- **Task to complete**
With all pictures omitted, return verbatim the lines from the beginning of the records below through the line containing "cfa@consumerfed.org".
═════ Data shown ═════
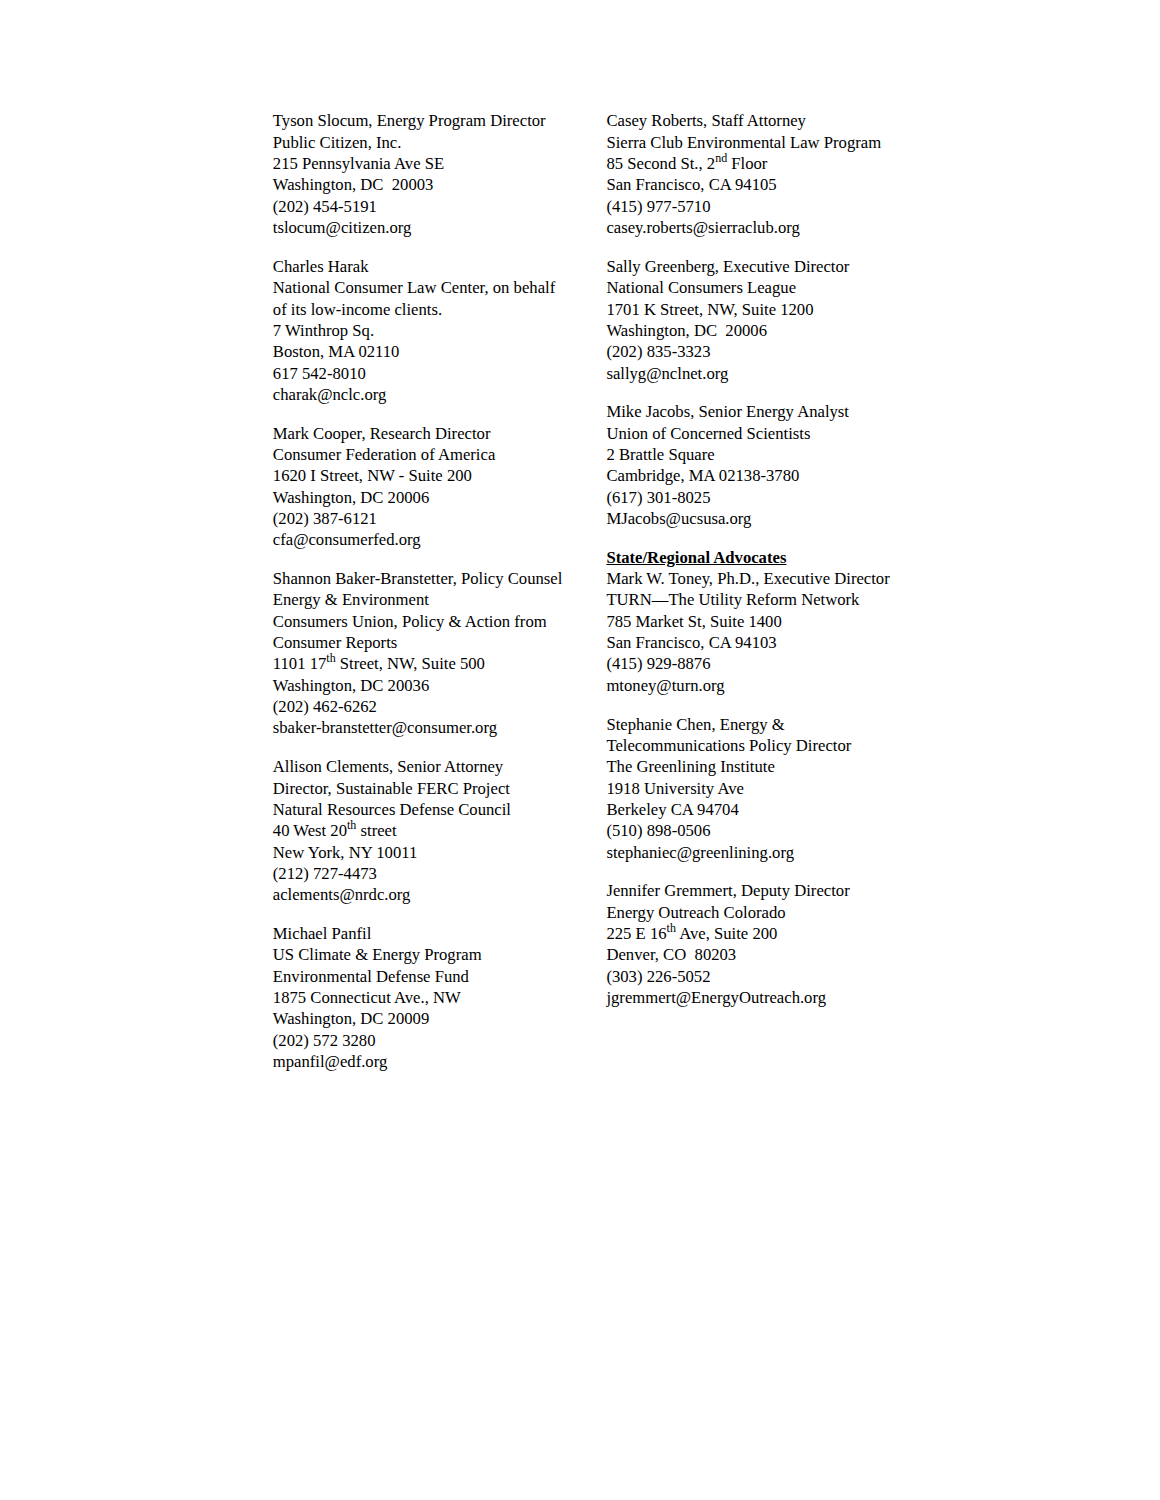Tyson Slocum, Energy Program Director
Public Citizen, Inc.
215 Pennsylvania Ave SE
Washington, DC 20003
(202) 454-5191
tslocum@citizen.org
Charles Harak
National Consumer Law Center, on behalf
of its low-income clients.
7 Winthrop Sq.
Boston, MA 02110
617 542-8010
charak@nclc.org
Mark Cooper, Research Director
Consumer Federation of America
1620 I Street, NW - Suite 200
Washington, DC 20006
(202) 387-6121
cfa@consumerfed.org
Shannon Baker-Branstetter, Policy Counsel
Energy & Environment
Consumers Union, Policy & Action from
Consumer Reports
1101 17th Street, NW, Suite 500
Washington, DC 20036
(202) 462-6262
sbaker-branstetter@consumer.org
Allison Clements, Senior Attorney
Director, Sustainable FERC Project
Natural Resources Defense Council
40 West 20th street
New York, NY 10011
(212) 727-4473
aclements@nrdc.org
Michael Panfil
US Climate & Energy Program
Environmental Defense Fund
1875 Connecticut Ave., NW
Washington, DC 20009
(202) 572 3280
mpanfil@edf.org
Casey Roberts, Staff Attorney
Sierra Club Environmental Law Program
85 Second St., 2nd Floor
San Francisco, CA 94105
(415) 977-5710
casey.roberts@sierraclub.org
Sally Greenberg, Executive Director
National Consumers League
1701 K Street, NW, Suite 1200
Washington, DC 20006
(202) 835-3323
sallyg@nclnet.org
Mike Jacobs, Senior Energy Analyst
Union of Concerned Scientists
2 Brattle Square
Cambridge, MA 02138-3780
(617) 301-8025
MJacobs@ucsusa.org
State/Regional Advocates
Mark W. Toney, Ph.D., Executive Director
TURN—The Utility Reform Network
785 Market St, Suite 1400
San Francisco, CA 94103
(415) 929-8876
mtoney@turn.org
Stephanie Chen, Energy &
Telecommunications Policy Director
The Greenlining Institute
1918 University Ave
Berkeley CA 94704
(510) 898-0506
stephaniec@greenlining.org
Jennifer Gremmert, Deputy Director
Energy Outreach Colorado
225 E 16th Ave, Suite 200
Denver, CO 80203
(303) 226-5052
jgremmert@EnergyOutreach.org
═════
- **Task result**
Tyson Slocum, Energy Program Director
Public Citizen, Inc.
215 Pennsylvania Ave SE
Washington, DC 20003
(202) 454-5191
tslocum@citizen.org
Charles Harak
National Consumer Law Center, on behalf
of its low-income clients.
7 Winthrop Sq.
Boston, MA 02110
617 542-8010
charak@nclc.org
Mark Cooper, Research Director
Consumer Federation of America
1620 I Street, NW - Suite 200
Washington, DC 20006
(202) 387-6121
cfa@consumerfed.org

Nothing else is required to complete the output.